We retired Tax Justice Blog in April 2017. For new content on issues related to tax justice, go to www.justtaxesblog.org
Note to Readers: This is the third of a six part series on tax reform in the states. Over the coming weeks, The Institute on Taxation and Economic Policy (ITEP) will highlight tax reform proposals and look at the policy trends that are gaining momentum in states across the country. Previous posts in this series have provided an overview of current trends and looked in detail at “tax swap” proposals. This post focuses on personal income tax cuts under consideration in the states.
While not as dramatic as wholesale repeal of the income tax, five states this year are likely to consider regressive income tax cuts that will compromise their ability to adequately fund public services now and in the future.
In Indiana, Governor Pence campaigned last fall on cutting the state’s already low, flat personal income tax rate from 3.4 to 3.06 percent, and has shoehorned that idea into a budget proposal that also fails to help schools that are “still reeling from the cuts” enacted during the recent recession. The Institute on Taxation and Economic Policy (ITEP) found that Pence’s tax plan would primarily benefit the state’s most affluent residents: 56 percent of the benefits would go to the best-off 20 percent of Indiana residents, while one in three of the state’s poorest residents would see no tax cut at all. The South Bend Tribune, among others, has urged lawmakers to “pass on this tax cut” because of its high revenue cost and the way in which it would add to the unfairness (PDF) already present in Indiana’s tax code.
In Oklahoma, Governor Fallin has significantly scaled back her tax cut ambitions from last year. Rather than aiming for a fundamental restructuring of the income tax, the Governor has proposed simply repealing the state’s top personal income tax bracket, thereby cutting the state’s top rate from 5.25 to 5.0 percent. The Oklahoma Policy Institute explains that this proposal “would take $106 million from Oklahoma schools, public safety, and other core state services without offering any way to pay for it.” And ITEP’s new Who Pays? report shows that last time Oklahoma cut its top income tax rate, in 2012, the vast majority of the benefits (PDF) went to the highest-income taxpayers in the state. Meanwhile, State Senator Anderson has once again proposed a dramatic flattening of the income tax that would actually raise taxes on most of the state’s lower- and moderate income residents.

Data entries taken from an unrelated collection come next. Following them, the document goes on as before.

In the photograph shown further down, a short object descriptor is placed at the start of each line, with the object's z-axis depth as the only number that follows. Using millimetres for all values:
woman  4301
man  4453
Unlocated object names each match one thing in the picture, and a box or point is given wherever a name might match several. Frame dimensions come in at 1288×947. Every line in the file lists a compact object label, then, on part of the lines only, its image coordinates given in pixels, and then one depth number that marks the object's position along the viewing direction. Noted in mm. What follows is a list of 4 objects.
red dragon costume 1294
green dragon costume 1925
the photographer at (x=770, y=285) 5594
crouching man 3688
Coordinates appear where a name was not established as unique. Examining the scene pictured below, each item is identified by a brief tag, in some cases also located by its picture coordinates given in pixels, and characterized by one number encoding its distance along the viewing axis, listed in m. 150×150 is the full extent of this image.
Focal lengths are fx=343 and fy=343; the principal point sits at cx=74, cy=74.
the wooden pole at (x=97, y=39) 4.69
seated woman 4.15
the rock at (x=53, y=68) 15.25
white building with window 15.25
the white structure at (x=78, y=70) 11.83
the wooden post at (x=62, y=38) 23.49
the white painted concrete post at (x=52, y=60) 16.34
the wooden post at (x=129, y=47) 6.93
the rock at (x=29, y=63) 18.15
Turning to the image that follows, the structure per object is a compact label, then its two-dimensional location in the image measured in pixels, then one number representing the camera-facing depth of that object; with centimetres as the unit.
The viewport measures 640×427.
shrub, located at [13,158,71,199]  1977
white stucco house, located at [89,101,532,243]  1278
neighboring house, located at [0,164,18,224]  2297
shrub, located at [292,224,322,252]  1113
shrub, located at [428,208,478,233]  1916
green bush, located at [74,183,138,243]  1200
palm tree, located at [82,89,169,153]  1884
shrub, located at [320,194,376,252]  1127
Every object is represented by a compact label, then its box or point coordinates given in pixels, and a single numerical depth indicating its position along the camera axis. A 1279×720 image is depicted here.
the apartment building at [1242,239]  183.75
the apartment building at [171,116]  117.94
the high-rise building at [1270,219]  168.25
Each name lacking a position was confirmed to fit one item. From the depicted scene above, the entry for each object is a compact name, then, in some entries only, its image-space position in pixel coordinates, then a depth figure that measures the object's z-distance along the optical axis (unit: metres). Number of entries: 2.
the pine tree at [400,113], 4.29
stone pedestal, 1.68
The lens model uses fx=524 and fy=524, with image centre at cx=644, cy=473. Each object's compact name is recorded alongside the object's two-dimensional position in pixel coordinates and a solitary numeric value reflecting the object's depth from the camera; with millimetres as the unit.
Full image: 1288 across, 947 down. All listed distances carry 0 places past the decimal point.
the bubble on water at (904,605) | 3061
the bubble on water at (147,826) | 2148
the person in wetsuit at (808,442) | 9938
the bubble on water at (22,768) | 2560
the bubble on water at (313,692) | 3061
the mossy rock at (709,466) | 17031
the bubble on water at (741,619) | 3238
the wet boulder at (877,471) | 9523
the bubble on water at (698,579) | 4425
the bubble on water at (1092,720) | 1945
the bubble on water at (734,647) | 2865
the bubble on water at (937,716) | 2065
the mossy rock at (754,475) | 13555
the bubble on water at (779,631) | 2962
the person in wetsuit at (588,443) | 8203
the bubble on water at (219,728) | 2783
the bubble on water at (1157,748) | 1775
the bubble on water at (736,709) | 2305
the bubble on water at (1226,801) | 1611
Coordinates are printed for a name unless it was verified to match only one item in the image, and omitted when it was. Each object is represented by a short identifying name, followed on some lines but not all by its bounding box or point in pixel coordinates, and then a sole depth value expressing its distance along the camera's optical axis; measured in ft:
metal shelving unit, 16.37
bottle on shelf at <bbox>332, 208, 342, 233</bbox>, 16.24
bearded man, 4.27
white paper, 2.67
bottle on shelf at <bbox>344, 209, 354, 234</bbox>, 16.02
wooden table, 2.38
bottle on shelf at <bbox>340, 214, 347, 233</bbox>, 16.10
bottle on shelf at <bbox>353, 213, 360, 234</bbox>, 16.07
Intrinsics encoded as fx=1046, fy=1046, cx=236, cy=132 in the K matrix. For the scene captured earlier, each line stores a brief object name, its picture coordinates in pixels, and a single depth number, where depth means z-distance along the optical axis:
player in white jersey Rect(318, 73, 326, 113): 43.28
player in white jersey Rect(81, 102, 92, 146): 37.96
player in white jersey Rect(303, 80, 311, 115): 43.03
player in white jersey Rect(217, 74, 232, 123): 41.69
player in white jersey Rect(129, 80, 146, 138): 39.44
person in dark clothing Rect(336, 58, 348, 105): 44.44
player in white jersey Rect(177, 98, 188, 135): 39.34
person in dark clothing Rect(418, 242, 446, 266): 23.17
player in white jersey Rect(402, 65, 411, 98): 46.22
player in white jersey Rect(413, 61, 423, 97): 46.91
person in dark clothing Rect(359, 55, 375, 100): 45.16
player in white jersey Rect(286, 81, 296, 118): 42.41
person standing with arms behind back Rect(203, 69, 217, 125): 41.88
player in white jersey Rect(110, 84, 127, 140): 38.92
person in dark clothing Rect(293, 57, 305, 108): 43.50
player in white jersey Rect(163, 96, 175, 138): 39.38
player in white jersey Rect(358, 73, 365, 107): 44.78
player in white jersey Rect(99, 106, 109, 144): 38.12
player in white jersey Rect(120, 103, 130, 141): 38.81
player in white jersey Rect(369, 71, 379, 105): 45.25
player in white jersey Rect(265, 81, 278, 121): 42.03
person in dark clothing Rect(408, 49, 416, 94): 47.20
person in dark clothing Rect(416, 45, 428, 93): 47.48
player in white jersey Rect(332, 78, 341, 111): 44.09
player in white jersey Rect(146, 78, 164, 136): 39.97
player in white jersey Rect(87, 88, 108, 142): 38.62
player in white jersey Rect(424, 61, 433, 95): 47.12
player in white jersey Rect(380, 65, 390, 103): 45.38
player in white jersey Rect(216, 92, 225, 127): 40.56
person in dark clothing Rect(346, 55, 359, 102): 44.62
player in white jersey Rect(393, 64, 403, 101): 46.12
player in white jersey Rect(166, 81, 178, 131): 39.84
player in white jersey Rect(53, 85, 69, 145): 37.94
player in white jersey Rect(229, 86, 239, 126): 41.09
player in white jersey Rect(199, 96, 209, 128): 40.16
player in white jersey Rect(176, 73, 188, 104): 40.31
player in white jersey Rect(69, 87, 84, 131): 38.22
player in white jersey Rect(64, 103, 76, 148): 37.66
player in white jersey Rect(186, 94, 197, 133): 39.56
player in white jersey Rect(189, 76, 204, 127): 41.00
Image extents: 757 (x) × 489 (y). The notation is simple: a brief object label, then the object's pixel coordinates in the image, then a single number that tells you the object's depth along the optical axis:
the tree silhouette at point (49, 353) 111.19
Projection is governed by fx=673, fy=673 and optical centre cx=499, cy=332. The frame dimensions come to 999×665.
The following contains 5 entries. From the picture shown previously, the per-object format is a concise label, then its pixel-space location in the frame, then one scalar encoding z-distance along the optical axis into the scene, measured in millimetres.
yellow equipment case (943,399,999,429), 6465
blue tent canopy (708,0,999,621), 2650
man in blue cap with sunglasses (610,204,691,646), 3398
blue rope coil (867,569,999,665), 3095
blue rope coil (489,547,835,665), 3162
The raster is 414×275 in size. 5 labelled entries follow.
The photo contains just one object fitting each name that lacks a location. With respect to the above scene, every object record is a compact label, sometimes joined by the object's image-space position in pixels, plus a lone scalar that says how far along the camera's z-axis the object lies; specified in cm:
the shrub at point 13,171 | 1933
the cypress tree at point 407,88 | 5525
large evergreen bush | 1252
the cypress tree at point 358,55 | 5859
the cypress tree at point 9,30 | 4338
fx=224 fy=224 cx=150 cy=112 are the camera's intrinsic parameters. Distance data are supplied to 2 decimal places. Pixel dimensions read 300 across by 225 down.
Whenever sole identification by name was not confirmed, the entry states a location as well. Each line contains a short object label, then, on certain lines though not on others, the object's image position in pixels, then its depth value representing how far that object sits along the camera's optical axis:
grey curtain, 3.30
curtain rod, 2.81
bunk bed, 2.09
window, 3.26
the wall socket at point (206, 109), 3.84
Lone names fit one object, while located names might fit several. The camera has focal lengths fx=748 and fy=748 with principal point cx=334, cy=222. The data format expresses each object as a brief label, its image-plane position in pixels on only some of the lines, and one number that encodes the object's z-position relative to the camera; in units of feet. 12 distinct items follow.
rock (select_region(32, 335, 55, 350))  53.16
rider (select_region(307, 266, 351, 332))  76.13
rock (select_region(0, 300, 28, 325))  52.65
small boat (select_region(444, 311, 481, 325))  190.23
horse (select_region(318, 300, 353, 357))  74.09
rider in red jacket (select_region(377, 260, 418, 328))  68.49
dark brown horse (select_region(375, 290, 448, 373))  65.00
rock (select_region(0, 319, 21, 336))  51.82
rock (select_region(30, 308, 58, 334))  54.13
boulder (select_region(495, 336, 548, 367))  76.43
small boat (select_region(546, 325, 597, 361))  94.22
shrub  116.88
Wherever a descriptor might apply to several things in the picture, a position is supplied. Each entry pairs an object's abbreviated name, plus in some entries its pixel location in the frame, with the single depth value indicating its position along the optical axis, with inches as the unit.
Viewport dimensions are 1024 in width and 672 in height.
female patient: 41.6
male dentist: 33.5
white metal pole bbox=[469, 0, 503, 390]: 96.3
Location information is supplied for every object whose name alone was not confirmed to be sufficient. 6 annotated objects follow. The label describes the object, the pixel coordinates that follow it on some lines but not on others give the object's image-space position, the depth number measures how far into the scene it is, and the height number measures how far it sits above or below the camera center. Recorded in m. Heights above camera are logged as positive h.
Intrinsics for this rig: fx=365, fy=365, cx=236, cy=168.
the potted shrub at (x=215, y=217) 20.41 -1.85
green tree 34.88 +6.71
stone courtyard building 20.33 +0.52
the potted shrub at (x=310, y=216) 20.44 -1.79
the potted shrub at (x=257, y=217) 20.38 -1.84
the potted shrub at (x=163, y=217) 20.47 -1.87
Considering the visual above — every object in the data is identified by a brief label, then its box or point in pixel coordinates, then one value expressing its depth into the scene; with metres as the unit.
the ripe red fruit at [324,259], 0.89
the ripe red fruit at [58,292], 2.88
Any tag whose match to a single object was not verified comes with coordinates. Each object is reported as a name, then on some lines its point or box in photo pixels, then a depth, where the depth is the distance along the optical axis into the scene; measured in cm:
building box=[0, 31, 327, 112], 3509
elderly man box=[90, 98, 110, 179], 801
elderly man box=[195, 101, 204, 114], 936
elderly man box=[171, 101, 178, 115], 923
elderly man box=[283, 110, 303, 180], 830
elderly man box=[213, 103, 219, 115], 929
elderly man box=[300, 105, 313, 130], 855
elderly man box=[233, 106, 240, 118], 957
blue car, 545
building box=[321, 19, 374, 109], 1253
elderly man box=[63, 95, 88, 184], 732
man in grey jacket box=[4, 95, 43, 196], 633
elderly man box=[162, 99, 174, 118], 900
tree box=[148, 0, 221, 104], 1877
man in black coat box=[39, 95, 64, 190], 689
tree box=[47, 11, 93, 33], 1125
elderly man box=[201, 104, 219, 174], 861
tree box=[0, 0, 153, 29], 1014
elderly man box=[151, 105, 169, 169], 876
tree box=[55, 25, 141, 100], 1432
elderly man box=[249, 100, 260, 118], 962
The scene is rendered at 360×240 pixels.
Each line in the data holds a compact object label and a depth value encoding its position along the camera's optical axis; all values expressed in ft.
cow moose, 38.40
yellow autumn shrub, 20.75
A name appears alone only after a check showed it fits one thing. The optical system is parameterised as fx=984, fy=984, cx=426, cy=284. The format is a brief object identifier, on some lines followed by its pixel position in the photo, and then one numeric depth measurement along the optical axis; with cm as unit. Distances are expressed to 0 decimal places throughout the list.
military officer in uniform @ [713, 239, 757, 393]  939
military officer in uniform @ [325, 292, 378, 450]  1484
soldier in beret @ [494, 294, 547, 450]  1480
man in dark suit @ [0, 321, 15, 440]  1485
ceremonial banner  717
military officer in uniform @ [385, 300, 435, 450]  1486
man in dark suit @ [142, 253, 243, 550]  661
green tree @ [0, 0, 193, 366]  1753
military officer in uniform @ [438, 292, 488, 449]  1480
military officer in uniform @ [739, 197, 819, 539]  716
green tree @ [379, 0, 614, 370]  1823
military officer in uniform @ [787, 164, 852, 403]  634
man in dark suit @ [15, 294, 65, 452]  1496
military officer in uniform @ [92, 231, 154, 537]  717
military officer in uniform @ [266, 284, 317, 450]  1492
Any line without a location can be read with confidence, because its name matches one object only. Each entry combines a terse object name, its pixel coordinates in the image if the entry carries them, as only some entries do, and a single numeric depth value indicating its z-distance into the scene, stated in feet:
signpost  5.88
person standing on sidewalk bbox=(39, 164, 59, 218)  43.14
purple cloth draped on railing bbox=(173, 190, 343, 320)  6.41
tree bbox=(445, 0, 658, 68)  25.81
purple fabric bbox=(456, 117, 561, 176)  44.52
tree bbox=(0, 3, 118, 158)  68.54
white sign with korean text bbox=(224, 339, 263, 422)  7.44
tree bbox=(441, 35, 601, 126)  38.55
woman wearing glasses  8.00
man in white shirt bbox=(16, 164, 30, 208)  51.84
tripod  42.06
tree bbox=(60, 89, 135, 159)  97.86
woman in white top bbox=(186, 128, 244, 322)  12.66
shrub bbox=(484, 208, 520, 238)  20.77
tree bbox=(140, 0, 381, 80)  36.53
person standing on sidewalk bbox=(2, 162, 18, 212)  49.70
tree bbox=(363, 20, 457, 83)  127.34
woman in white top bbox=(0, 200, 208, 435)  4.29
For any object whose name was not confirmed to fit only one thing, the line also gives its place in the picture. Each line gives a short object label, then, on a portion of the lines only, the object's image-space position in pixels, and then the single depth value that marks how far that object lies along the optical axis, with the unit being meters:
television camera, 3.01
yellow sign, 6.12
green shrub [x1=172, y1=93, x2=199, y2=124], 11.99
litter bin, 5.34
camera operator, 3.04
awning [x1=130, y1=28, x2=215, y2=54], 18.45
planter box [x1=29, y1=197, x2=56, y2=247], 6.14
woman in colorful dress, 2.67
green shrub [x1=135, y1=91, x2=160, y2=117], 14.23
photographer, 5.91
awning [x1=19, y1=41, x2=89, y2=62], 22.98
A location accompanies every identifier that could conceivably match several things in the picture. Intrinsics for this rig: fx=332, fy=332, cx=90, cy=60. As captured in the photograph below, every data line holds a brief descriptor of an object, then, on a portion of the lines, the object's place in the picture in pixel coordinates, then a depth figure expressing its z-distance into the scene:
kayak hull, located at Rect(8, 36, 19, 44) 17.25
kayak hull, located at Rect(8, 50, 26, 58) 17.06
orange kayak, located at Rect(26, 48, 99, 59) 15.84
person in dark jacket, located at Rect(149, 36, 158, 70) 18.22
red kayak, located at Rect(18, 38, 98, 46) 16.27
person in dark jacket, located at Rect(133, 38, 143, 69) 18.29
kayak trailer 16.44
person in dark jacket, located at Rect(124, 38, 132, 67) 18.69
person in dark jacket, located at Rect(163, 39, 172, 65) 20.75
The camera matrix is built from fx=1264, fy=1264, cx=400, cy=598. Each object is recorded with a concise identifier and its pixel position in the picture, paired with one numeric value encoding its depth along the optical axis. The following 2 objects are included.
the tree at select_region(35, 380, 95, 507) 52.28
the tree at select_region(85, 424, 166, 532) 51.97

In Montana, two different proposals for cutting personal income tax rates have been floated in recent weeks. A House proposal to cut the bottom income tax bracket has already been defeated, with Democrats opposing it because of its revenue cost and some Republicans opposing the idea of tax relief for the poor, despite the disproportionate impact (PDF) the state’s tax system currently has on low-income families. Meanwhile, a Senate bill to repeal the top personal income tax bracket and cut the next tax rate is still alive. A small portion of the bill would be paid for through scaling back the state’s regressive preference for capital gains income and hiking the state’s corporate income tax rate. Overall, however, the bill would reduce both the fairness of Montana’s tax system and the revenue it generates.
In Arkansas, the debate over the income tax has yet to heat up, but the House Revenue and Taxation Committee Chairman says he’s “very bullish” about the possibility of enacting a large tax cut, and other Republicans in the legislature are reportedly discussing options for cutting the income tax.
Finally, in Wisconsin, rumors briefly swirled that there may be a push to eliminate the state’s income tax and replace it with a much larger sales tax, akin to what’s been proposed in Louisiana, Nebraska, and North Carolina. Governor Walker, however, responded by saying that he will wait and see how those debates play out in other states before deciding whether to advocate for such a change in 2015. In the meantime, the Governor says he will propose what he claims will be a “middle-class” tax cut of about $340 million. Assembly Speaker Robin Vos is hoping for a proposal of at least that size. The Governor’s budget proposal is due out on February 20, and by then we should have a better idea of whether the plan will actually be aimed at middle-income Wisconsinites, as well as its true price tag.